על עשרת הדברות י״גOn the Decalogue 13
א׳
1[59] But there are some whose views are affected with such folly that they not only regard the said objects as gods but each of them severally as the greatest and primal God. Incapacity for instruction or indifference to learning prevents them from knowing the truly Existent because they suppose that there is no invisible and conceptual cause outside what the senses perceive, though the clearest possible proof lies ready at their hand.
ב׳
2[60] For while it is with the soul that they live and plan and carry out all the affairs of human life, they can never see the soul with the eyes of the body, though every feeling of ambition might well have been aroused in the hope of seeing that most august of all sacred objects, the natural stepping-stone to the conception of the Uncreated and Eternal, the invisible Charioteer who guides in safety the whole universe.
ג׳
3[61] So just as anyone who rendered to the subordinate satraps the honours due to the Great King would have seemed to reach the height not only of unwisdom but of foolhardiness, by bestowing on servants what belonged to their master, in the same way anyone who pays the same tribute to the creatures as to their Maker may be assured that he is the most senseless and unjust of men in that he gives equal measure to those who are not equal, though he does not thereby honour the meaner many but deposes the one superior.
ד׳
4[62] And there are some who in a further excess of impiety do not even give this equal payment, but bestow on those others all that can tend to honour, while to Him they refuse even the commonest of all tributes, that of remembering Him.
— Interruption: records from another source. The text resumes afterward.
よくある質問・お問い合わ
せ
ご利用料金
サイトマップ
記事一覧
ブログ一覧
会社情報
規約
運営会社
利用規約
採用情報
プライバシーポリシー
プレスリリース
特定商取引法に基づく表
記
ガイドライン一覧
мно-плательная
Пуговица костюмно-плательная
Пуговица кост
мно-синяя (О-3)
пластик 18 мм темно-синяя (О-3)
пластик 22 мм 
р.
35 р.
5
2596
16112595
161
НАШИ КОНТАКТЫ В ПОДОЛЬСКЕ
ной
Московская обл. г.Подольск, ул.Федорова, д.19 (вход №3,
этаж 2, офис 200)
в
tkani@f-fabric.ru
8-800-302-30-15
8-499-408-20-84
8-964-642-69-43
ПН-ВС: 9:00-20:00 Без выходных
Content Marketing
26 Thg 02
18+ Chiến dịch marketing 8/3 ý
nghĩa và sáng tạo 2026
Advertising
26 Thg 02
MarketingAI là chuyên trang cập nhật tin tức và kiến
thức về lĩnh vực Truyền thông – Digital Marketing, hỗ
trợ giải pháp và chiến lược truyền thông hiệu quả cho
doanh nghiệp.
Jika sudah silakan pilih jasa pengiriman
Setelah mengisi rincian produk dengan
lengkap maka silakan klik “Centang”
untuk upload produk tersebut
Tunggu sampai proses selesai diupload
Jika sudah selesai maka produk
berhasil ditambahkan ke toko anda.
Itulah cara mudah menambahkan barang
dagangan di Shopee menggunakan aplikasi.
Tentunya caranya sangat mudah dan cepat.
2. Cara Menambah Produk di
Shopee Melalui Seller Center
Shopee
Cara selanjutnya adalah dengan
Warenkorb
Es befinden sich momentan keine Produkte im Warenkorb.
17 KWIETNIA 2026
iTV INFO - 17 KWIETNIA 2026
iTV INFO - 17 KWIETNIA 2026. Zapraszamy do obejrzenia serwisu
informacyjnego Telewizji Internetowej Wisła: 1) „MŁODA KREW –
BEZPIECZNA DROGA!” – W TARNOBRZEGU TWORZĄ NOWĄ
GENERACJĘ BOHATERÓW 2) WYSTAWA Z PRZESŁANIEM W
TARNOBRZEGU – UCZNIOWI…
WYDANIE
Whom duty bids them remember, if nothing more, Him they forget, a forgetfulness deliberately practised to their lasting misery.
ה׳
5[63] Some again, seized with a loud-mouthed frenzy, publish abroad samples of their deep-seated impiety and attempt to blaspheme the Godhead, and when they whet the edge of their evil-speaking tongue they do so in the wish to grieve the pious who feel at once the inroad of a sorrow indescribable and inconsolable, which passing through the ears wastes as with fire the whole soul. For this is the battery of the unholy, and is in itself enough to curb the mouths of the devout who hold that silence is best for the time being to avoid giving provocation.